» **DATA SHOWN**
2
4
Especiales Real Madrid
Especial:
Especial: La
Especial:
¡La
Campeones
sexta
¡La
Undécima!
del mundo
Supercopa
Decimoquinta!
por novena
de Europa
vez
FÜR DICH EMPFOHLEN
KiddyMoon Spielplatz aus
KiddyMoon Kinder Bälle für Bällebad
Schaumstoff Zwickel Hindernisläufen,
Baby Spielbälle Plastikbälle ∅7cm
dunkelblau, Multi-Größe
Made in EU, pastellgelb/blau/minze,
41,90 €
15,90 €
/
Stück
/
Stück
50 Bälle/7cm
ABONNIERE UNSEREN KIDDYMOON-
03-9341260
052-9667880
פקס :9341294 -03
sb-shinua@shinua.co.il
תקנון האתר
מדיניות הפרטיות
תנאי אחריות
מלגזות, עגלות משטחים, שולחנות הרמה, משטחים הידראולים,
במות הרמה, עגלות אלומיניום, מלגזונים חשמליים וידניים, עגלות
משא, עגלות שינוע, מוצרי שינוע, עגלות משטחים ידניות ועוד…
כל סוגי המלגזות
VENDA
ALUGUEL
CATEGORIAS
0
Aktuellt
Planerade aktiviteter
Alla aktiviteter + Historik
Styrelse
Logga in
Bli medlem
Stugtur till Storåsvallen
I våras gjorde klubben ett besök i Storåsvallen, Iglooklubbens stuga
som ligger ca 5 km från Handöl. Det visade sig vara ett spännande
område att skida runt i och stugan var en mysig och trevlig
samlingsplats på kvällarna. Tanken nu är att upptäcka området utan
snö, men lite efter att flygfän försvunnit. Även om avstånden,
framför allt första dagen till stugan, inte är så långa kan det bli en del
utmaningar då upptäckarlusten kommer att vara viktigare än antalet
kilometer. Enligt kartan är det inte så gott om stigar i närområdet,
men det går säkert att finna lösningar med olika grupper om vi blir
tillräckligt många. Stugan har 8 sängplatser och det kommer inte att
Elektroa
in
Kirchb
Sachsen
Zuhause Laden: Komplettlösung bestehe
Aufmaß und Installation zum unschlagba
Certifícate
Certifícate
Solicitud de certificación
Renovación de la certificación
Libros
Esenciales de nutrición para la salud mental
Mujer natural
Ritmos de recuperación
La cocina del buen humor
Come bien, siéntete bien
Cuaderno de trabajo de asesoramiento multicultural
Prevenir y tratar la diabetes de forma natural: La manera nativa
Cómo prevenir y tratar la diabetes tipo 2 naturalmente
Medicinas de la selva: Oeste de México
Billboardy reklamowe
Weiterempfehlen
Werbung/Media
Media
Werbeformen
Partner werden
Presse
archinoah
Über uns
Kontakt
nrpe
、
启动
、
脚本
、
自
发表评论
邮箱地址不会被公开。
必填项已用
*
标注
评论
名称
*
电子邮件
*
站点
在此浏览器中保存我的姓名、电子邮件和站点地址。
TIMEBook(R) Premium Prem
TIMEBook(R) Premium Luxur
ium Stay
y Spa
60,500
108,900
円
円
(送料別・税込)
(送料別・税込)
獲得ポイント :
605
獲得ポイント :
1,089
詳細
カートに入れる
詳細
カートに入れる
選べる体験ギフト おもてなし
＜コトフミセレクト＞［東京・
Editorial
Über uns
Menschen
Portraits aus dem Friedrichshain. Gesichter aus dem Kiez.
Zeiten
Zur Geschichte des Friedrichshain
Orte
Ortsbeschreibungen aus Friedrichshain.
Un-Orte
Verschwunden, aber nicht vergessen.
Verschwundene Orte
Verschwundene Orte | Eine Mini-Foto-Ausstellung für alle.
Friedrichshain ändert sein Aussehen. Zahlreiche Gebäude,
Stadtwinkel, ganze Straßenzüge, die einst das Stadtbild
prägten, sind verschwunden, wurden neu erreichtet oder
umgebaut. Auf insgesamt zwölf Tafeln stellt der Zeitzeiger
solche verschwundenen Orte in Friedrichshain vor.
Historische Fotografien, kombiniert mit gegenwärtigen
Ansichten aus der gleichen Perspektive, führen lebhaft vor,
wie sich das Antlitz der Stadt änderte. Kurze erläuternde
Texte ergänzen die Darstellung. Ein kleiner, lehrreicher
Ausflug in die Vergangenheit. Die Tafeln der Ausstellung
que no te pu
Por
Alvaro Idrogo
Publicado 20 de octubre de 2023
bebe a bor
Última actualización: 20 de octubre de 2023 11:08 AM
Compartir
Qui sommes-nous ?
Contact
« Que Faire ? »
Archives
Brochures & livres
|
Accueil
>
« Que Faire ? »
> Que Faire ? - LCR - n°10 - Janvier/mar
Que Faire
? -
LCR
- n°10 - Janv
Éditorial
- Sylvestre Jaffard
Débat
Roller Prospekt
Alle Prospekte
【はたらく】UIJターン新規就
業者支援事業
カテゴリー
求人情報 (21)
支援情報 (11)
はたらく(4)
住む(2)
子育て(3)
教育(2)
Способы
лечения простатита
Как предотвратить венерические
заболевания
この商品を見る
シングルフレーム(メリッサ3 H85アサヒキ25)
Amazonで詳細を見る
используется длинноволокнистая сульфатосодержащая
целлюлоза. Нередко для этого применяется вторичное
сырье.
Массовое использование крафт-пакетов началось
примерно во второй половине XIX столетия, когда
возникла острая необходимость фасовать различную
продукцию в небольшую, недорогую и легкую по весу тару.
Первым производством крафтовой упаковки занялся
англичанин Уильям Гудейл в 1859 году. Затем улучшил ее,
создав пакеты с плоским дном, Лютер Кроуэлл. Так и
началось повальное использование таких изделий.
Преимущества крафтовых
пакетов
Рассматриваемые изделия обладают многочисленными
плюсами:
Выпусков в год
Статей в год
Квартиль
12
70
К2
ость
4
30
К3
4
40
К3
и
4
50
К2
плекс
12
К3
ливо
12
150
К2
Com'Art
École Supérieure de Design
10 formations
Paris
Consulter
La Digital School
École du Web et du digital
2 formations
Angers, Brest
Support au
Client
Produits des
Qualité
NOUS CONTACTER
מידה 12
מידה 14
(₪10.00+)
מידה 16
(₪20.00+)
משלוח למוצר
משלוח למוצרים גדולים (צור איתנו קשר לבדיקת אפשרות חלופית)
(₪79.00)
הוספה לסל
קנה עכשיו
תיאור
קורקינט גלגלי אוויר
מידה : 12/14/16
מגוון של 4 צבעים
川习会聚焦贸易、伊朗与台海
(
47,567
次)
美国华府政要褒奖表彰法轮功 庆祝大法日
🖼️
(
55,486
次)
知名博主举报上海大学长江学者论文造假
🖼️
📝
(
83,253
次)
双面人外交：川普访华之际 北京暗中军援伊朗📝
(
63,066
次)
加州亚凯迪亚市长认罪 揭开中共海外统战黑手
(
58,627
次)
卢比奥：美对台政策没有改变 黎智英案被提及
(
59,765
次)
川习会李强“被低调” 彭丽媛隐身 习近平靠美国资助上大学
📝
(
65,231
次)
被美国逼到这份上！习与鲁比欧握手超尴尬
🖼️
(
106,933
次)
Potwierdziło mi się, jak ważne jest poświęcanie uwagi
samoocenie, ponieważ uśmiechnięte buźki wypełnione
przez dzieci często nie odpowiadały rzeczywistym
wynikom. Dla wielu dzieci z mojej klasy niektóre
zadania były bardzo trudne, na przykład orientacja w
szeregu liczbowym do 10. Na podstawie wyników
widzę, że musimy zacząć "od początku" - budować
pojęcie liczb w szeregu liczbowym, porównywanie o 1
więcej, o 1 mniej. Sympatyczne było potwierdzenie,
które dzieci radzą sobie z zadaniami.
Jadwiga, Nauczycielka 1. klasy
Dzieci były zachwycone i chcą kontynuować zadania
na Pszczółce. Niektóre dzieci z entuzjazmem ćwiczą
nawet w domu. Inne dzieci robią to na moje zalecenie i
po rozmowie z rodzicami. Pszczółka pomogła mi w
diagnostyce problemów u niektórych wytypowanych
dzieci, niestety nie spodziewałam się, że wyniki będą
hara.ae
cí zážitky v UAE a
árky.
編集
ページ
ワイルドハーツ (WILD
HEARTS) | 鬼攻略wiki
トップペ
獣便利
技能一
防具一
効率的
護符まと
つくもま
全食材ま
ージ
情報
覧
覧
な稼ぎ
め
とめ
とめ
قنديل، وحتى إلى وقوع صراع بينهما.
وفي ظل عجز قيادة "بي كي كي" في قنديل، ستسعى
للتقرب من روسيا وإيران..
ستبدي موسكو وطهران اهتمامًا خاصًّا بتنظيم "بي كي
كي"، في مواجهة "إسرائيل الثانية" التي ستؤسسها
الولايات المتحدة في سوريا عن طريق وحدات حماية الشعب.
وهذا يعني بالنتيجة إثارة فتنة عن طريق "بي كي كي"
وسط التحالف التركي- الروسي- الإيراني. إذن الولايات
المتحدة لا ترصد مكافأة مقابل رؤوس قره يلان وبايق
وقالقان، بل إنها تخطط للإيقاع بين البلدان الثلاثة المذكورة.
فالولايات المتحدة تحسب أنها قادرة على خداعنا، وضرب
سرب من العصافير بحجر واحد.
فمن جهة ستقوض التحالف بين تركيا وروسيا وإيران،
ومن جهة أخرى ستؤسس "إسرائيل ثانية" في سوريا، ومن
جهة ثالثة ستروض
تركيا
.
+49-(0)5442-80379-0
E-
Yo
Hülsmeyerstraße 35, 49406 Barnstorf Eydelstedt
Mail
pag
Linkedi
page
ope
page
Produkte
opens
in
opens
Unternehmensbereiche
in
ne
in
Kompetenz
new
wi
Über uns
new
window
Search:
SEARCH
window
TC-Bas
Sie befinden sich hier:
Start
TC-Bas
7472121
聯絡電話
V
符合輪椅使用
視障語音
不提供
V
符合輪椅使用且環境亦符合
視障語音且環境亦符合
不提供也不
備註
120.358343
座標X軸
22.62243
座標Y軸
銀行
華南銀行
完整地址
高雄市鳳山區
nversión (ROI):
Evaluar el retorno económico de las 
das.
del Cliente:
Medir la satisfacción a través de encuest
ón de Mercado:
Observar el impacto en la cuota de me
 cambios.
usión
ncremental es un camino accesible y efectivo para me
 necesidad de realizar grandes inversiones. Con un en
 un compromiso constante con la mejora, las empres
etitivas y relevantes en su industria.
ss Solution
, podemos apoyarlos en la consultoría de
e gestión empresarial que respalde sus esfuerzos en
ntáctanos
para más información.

» **INSTRUCTIONS TO FOLLOW**
Return the lines of the listing where the string "سوريا" appears.

» **RESULT FOR THIS EXERCISE**
الولايات المتحدة في سوريا عن طريق وحدات حماية الشعب.
ومن جهة أخرى ستؤسس "إسرائيل ثانية" في سوريا، ومن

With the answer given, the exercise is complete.